Published online by Cambridge University Press: 24 November 2023
The late Professor Mervyn Shear’s book, Wits: A University in the Apartheid Era, was first published in 1996. This was also the year in which the legal superstructure of the apartheid system was brought to an end and a new non-racial constitution for a democratic South Africa was adopted with great hopes for a more just future. I am honoured to write this preface to the republication of Professor Shear’s book, which was lovingly prepared through careful and rigorous research in the best traditions of truth-telling scholarship. I do so with a deep sense of responsibility to the Wits community, past and present.

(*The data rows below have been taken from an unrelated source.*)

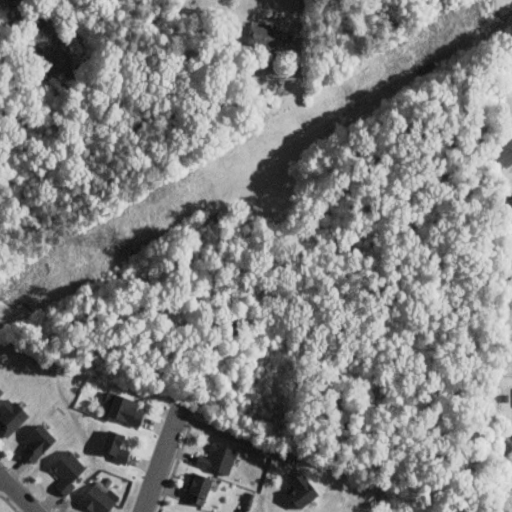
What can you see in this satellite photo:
road: (301, 21)
building: (265, 34)
building: (266, 34)
building: (59, 57)
road: (498, 161)
building: (511, 198)
building: (510, 200)
power tower: (112, 240)
building: (1, 389)
building: (1, 391)
building: (126, 407)
building: (123, 408)
building: (12, 414)
building: (12, 415)
road: (236, 437)
building: (39, 440)
building: (38, 441)
building: (116, 444)
building: (115, 446)
building: (220, 457)
building: (219, 458)
road: (161, 461)
building: (69, 469)
building: (68, 471)
building: (200, 487)
building: (199, 488)
building: (304, 488)
building: (301, 489)
road: (19, 492)
building: (100, 497)
building: (99, 499)
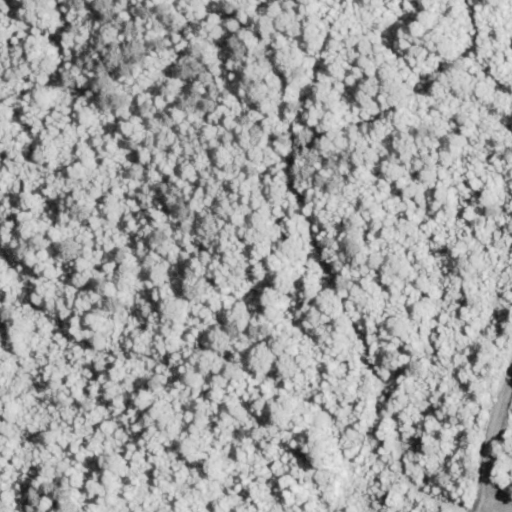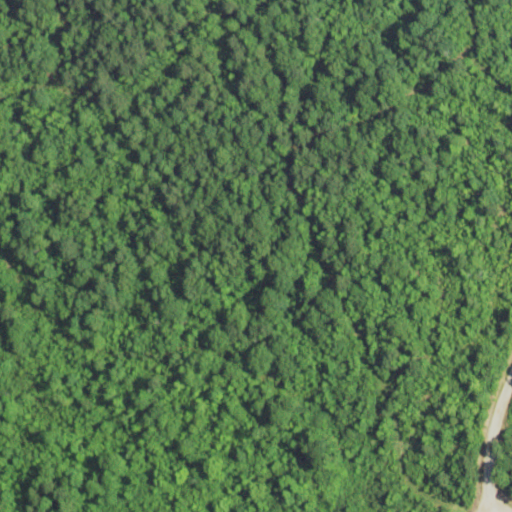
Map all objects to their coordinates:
road: (491, 443)
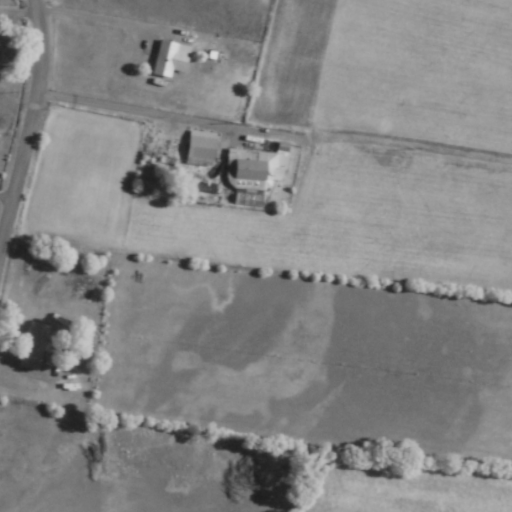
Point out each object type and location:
building: (169, 59)
road: (30, 117)
building: (199, 146)
building: (249, 171)
building: (32, 347)
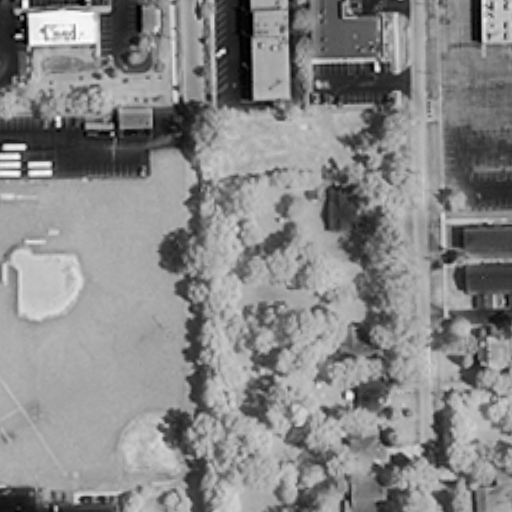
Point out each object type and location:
road: (387, 2)
building: (145, 15)
building: (147, 16)
building: (496, 19)
building: (57, 24)
building: (59, 25)
road: (115, 30)
building: (341, 30)
road: (0, 35)
building: (267, 48)
road: (290, 49)
road: (187, 62)
road: (229, 68)
road: (367, 82)
building: (130, 115)
building: (131, 115)
road: (453, 121)
building: (343, 209)
building: (486, 235)
road: (466, 250)
road: (420, 255)
building: (488, 280)
building: (488, 280)
road: (467, 313)
building: (355, 347)
building: (488, 351)
building: (362, 388)
building: (364, 442)
building: (488, 492)
building: (365, 494)
building: (43, 501)
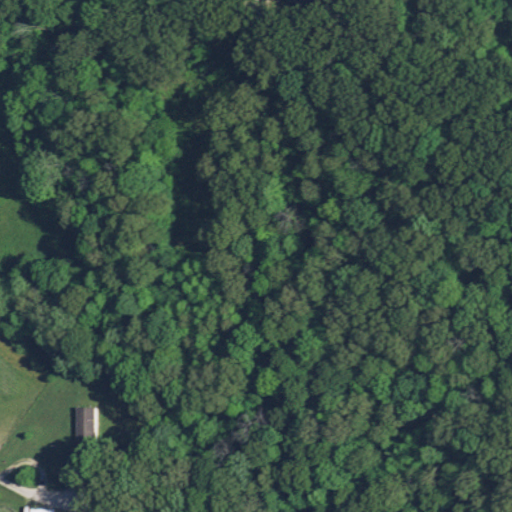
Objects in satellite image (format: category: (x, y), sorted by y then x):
road: (251, 0)
building: (86, 422)
road: (19, 487)
building: (41, 510)
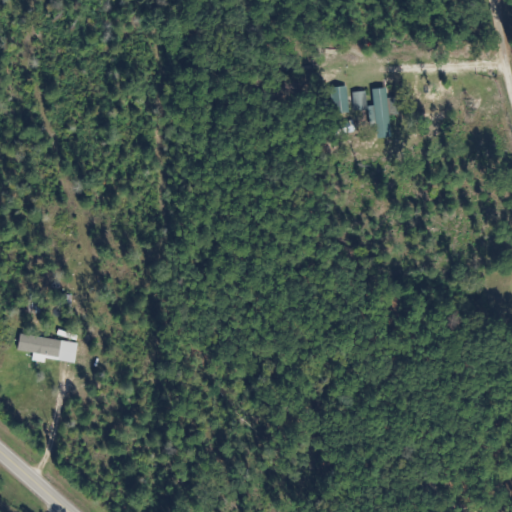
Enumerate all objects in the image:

The book begins with Shear’s tribute to ‘all those courageous students as well as those throughout South Africa who opposed apartheid tyranny in the face of harassment, intimidation and incarceration without trial’. It is appropriate that I begin this preface with a tribute to the author himself. Mervyn Shear became a courageous, clear minded and principled opponent of apartheid tyranny, as well as an advocate of a negotiated transition to a constitutional democracy. As Deputy Vice-Chancellor with the portfolio of student affairs, he gave unstinting support to staff and students protesting against apartheid, and was indefatigable in his commitment to defending their rights and well-being in the face of assaults, banning orders and detention without trial. He is remembered with a great deal of affection and respect by the student leadership of the turbulent 1980s, the period of his service as a senior and distinguished administrator at one of South Africa’s leading academic institutions.

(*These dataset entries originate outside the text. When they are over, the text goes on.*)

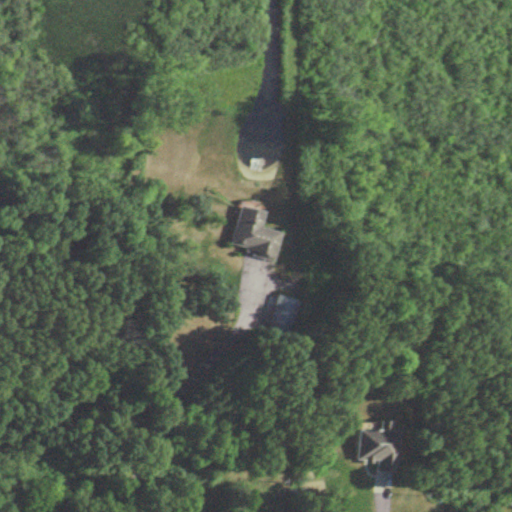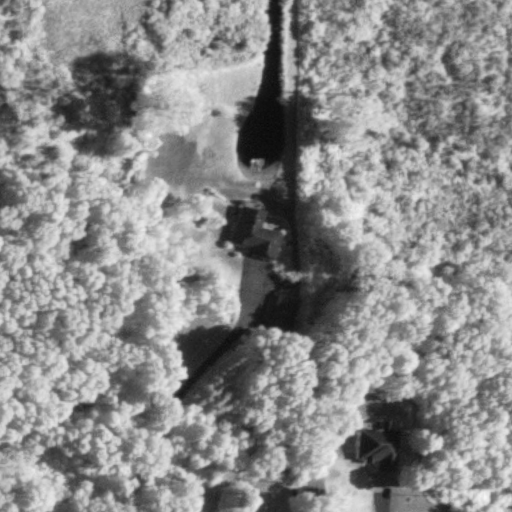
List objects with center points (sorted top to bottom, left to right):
building: (250, 232)
building: (278, 315)
road: (197, 396)
building: (372, 445)
road: (381, 508)
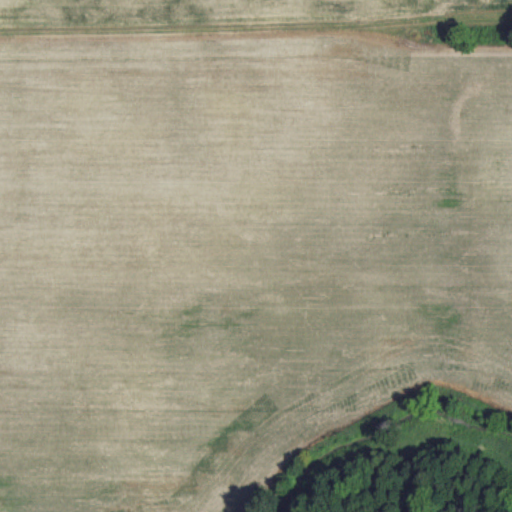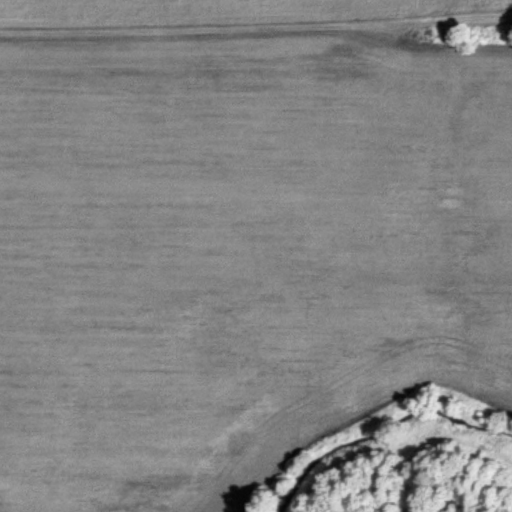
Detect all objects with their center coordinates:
crop: (246, 243)
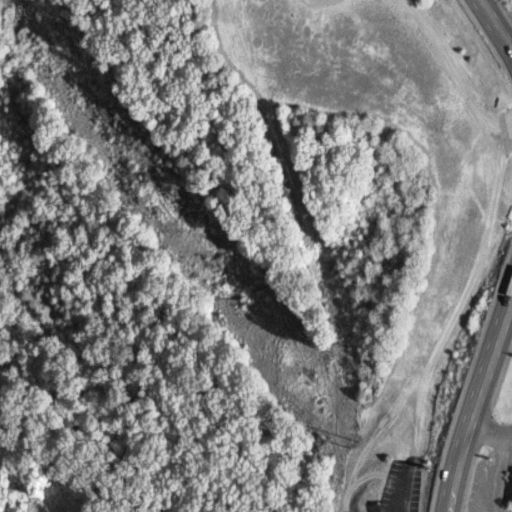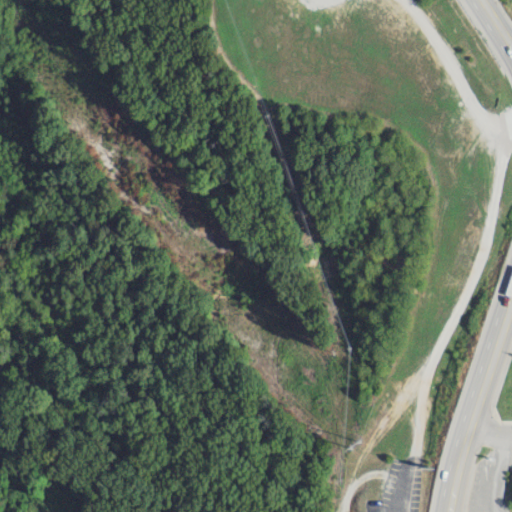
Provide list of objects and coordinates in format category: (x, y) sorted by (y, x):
road: (450, 72)
road: (485, 252)
power tower: (319, 400)
road: (487, 426)
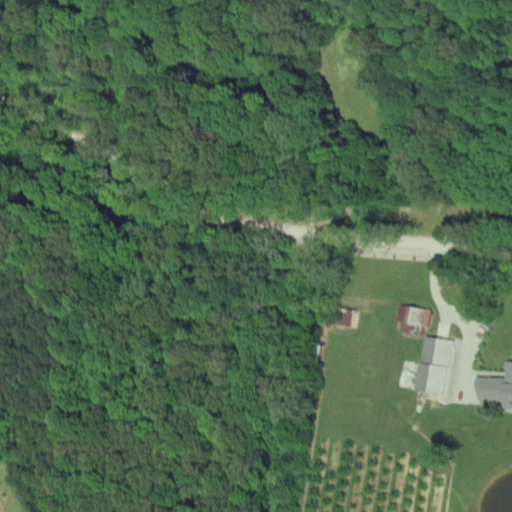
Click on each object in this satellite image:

Although a reading of the book reveals much about Shear’s character and opinions, its historical method is essentially documentary in the sense that it provides a record of facts from the beginnings of the university in 1919, although focusing on the apartheid era. It provides an invaluable resource to the present Wits community, and for the wider South African public, for reflection and deliberation on many of the questions that continue to engage us. Was the relationship between the university and the apartheid state one of resistance or accommodation, or both?